Stephan Richter wrote:
On Sunday 07 October 2007 17:13, Martijn Faassen wrote:
I'm not saying an ecosystem approach is bad, if that's what Zope 3 wants
to be. I do think that such an approach needs to be supplemented by a
framework approach (and I've been putting work into one way to do that).

Why? I have no need for anything on top of Zope 3. I just need to have stable sets of packages.=

Because we have endless confusion between Zope 3 the ecosystem and Zope 3 the web application framework. If you go and make a separate Zope 3 the web application framework and you can get away with just writing a buildout.cfg, then be happy. Just call it something else, as otherwise people will confuse it a lot with the exploded Zope 3 libraries. They don't *have* to use this particular web framework in order to use Zope 3. They can also use Zope 2, or Grok.

If Zope 3 is an ecosystem, a "release" of Zope 3 the ecosystem doesn't
really make much sense. To follow the comparison with Linux
distribution, it's more like a "distribution" of an ecosystem.

I don't understand that sentence.

If Zope 3 is like a linux distribution, we'll have to manage it like a linux distribution does. A linux distribution has releases, but it doesn't have releases of something individual you install and run. It just has semi-frozen ecosystems being released once every while.

You can't do this and at the same time manage Zope 3 as an application, I think. It's an either-or.

I'd therefore suggest that the release of Zope 3.4, if it ever actually
happens, will be the last release of Zope 3 the application server
framework.

That would be really bad. Who defines stable sets then? Again, I think there is absolutely no need for another framework on top of Zope 3.

The stable sets for the web application server are defined by those people who develop the Zope 3 web application server. The people who develop the web application server make choices that other users of Zope 3 technology might not make: perhaps to use Twisted for a web server. Perhaps to use paste for configuration, or *not* use paste for configuration.

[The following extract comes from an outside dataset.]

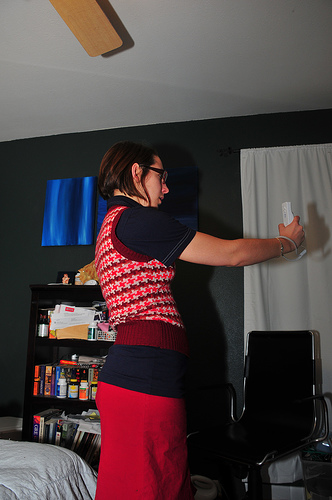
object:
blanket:
[28, 456, 68, 479]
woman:
[80, 140, 194, 499]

They might at some point decide that z3c.form is the default form framework that is documented in Zope 3 tutorials, instead of zc.formlib.

Hopefully the users of the Zope 3 technology can work together on defining stable sets, but probably not for the entire range: Grok has some extra dependencies that Zope 2 may not have, and vice versa, for instance.

The Zope 3 web application server is not primarily what the Zope 3 project appears to be developing. I strongly suspect there are more users of Zope 3 technology within the Plone community than outside it, for instance. If the Zope 3 project cared about developing a web server, you'd think it would do a somewhat better job presenting it to the outside world on a web page, and that there'd be more people to actually make releases?